Time to buy your next investment property?

 – Don’t cut corners or rely on others to do your homework –

 Let’s assume you’ve found a property you wish to buy. You know by now what you can afford, that your agent will manage your contracts and disclosures, escrow will handle your transactional affairs and the title company will make sure your chain of title is not clouded. Sounds like things are all taken care of doesn’t it? Not necessarily. I’ll give you an example of someone I know that thought so.

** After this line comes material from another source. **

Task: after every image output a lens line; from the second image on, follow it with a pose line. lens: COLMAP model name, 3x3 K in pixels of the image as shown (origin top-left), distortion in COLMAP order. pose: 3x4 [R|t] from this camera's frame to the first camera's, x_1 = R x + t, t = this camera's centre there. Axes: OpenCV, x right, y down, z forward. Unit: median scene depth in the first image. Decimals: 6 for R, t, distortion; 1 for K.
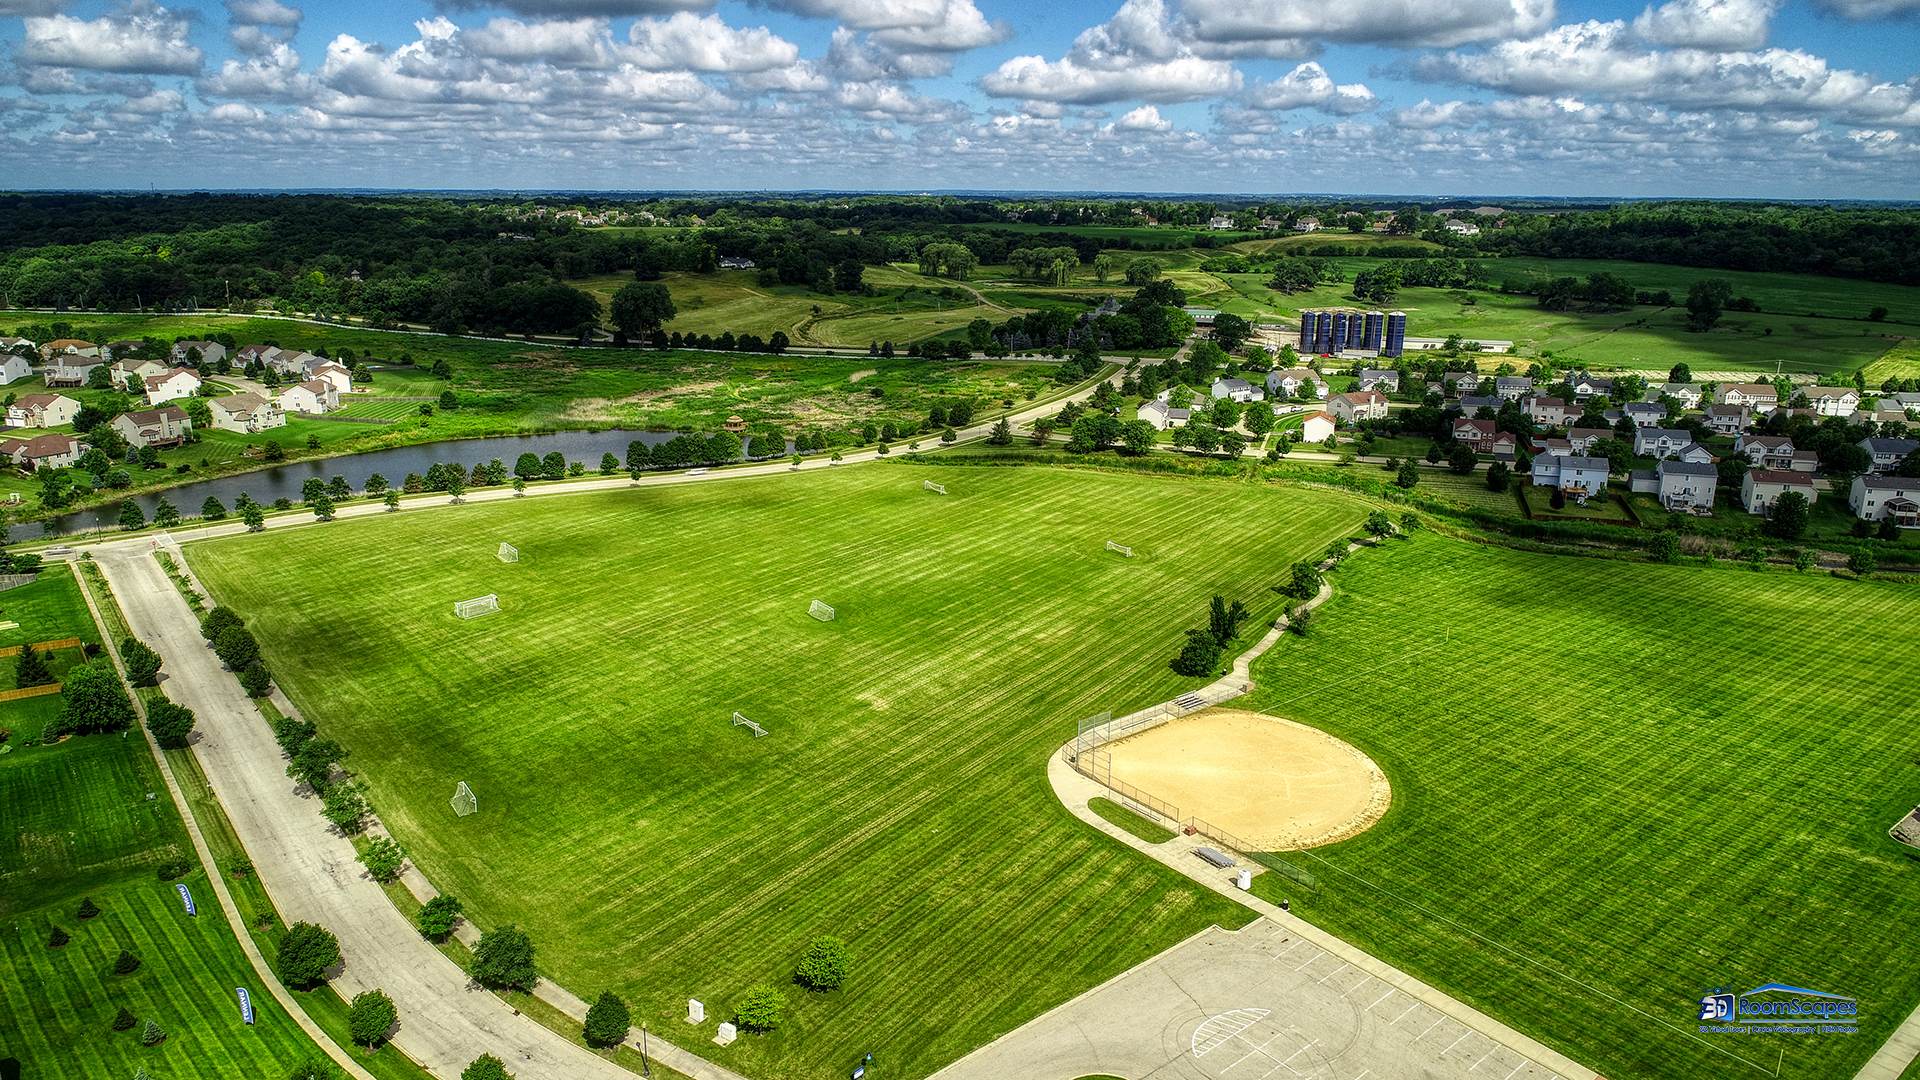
lens RADIAL K [[1377.6, 0, 960.0], [0, 1377.6, 540.0], [0, 0, 1]] dist [-0.000480, -0.001481]
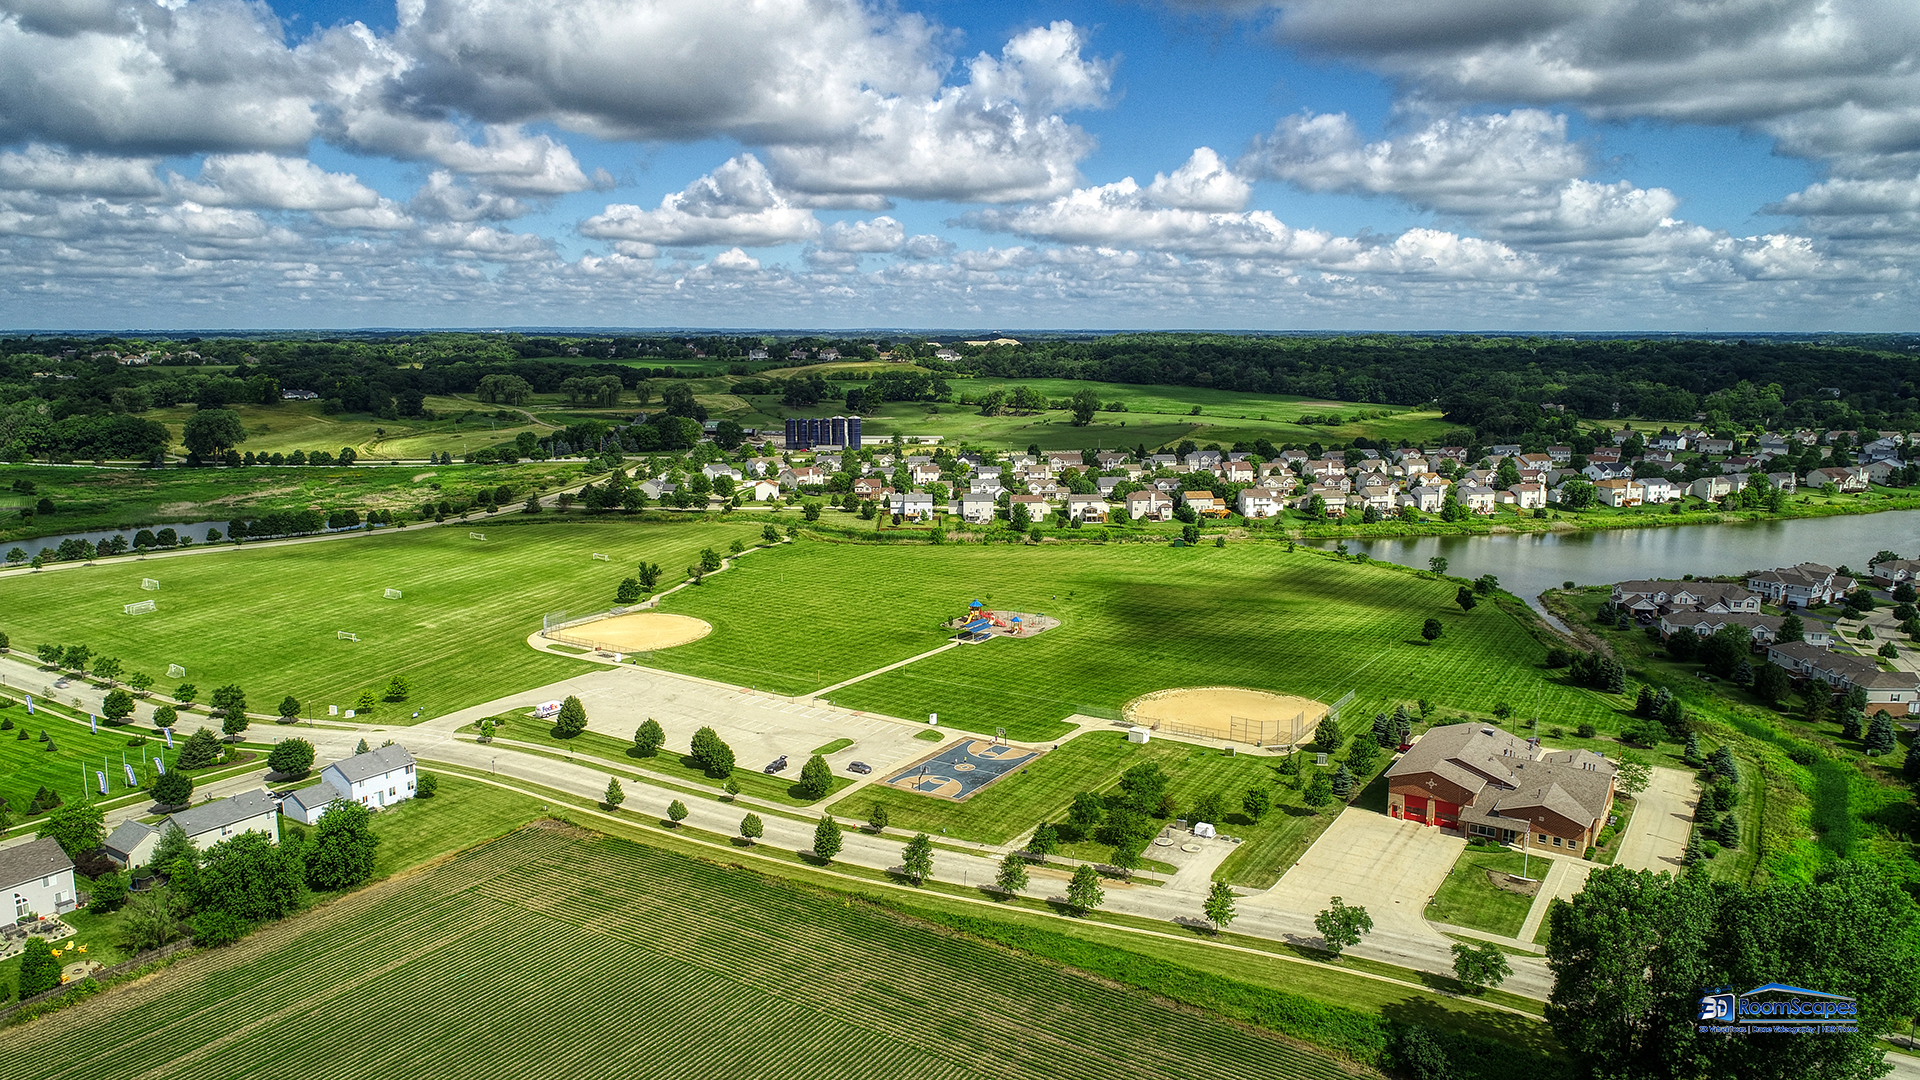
lens RADIAL K [[1377.6, 0, 960.0], [0, 1377.6, 540.0], [0, 0, 1]] dist [-0.000480, -0.001481]
pose [[0.956392, -0.050416, 0.287703, 0.026012], [0.077468, 0.993498, -0.083425, 0.065357], [-0.281626, 0.102075, 0.954079, -0.256608]]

The scenario: An investor, savvy to the marketplace, buys a small apartment complex.  A great price, a nice building and easily rentable with little repair. Escrow closed fast as this was a cash transaction. 20 days to be exact. Two weeks later it was refurbished and ready for rent. Complete occupancy took only two and a half weeks. Gross monthly returns minus expenses and vacancy rate showed a complete return on investment in about four years. Four years, give or take, to repay the total amount invested and reap a fine profit yield from there on. Add to it the fact that current market value was about 40% higher than his original investment. A great investment indeed!

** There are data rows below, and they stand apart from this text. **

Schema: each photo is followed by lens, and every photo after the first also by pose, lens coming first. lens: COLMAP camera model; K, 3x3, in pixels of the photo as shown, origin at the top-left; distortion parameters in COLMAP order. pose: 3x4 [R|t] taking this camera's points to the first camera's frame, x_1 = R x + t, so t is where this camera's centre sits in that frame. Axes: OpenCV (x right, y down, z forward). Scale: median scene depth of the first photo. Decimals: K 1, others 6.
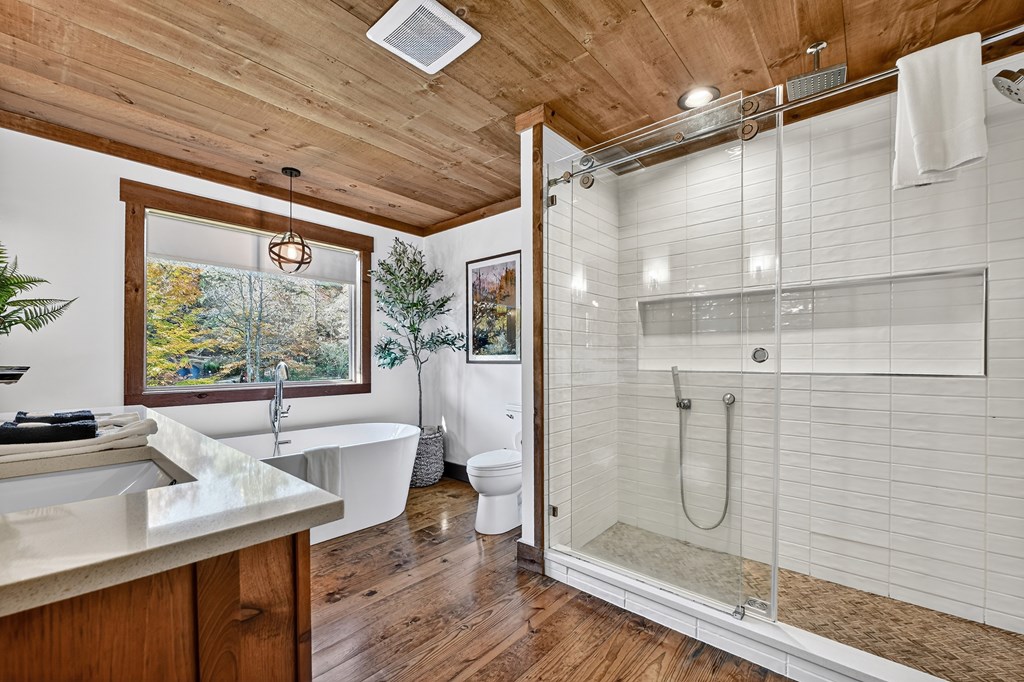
lens RADIAL K [[413.7, 0, 517.5], [0, 413.7, 352.1], [0, 0, 1]] dist [-0.023788, -0.000254]
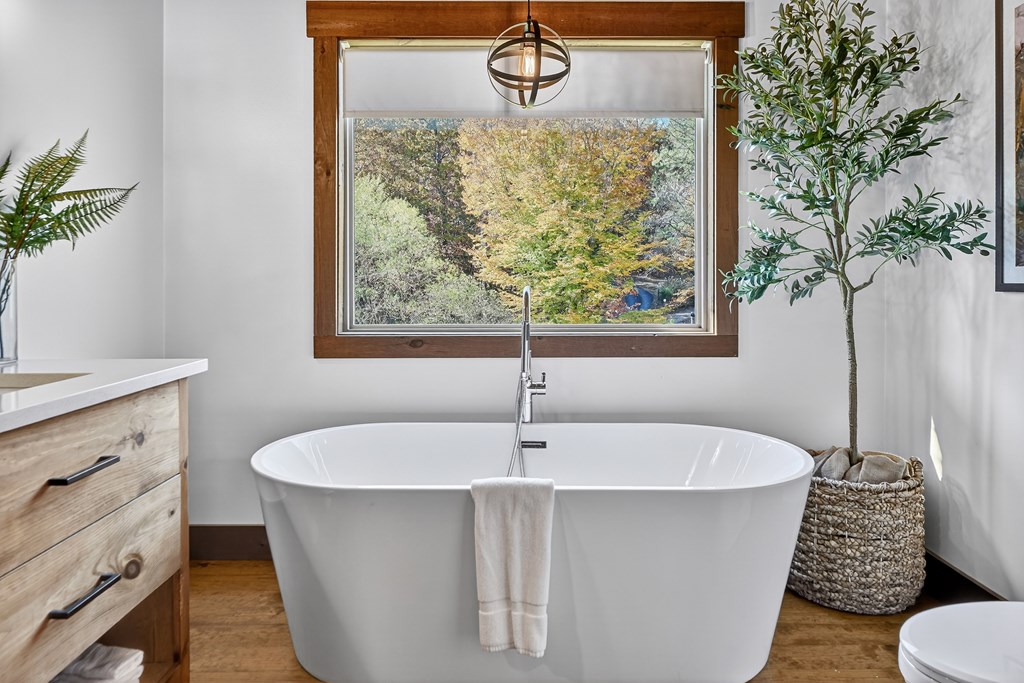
lens RADIAL K [[691.4, 0, 516.1], [0, 691.4, 288.5], [0, 0, 1]] dist [0.004129, -0.000992]
pose [[0.650289, 0.005614, -0.759666, 0.053469], [0.014100, 0.999711, 0.019458, 0.008091], [0.759556, -0.023364, 0.650022, 0.338431]]
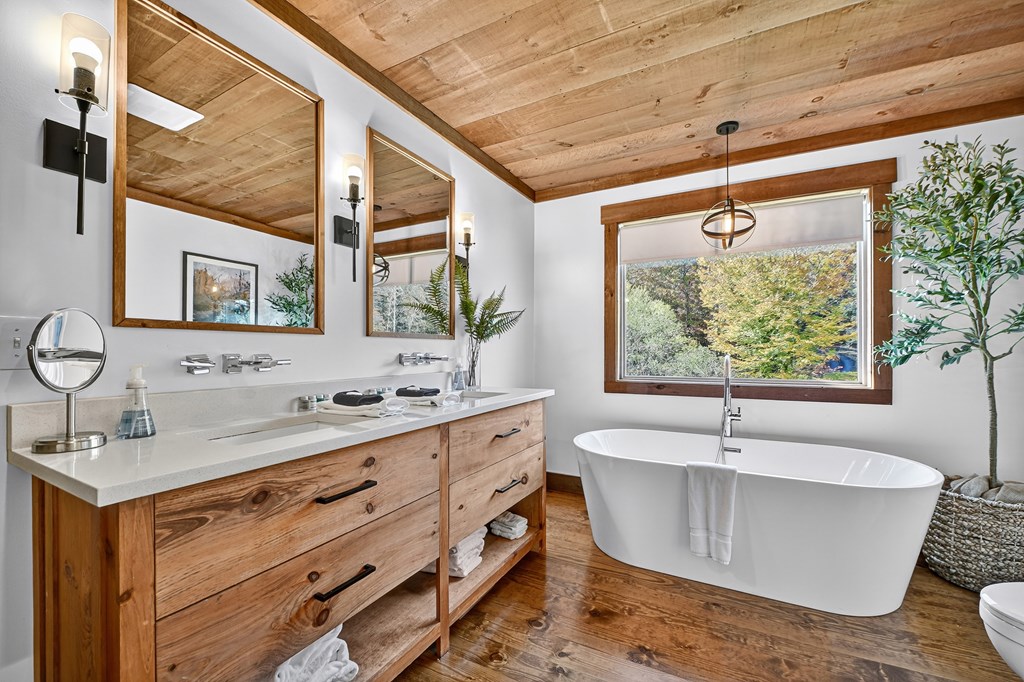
lens RADIAL K [[413.7, 0, 517.5], [0, 413.7, 352.1], [0, 0, 1]] dist [-0.023788, -0.000254]
pose [[0.209322, -0.000049, -0.977847, 0.133444], [0.018896, 0.999813, 0.003994, 0.004823], [0.977664, -0.019314, 0.209284, 0.307629]]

Here’s the glitch, in wanting to free up some cash for future investment he wished to finance this property to obtain a cash-out loan. He arranged for the property to be appraised prior to applying for the loan as this would be inevitable anyway. It seems a formal appraisal revealed something unbeknownst to him. You see, when purchasing the property, as a way of determining actual value, he ordered a cost saving Broker Price Opinion. Not a full appraisal. The unexpected surprise…  there had been a zoning change some years before his acquisition. Though the building was ‘Grandfathered in’ as a legal non-conforming property (acceptable as it was), it could not be replaced in the event of a 100% loss. If a catastrophic fire occurred it couldn’t be rebuilt. No lender would finance this property without written assurance from the local planning department that it could be. This would take a Conditional Use Permit. The cost; over $3800 in application fees and no guarantee the permit would be issued. Oops…

In this case the added financial burden is minimal. However, there are any number of things that can crop up to spoil your day. Don’t cut corners or rely on others to do your homework.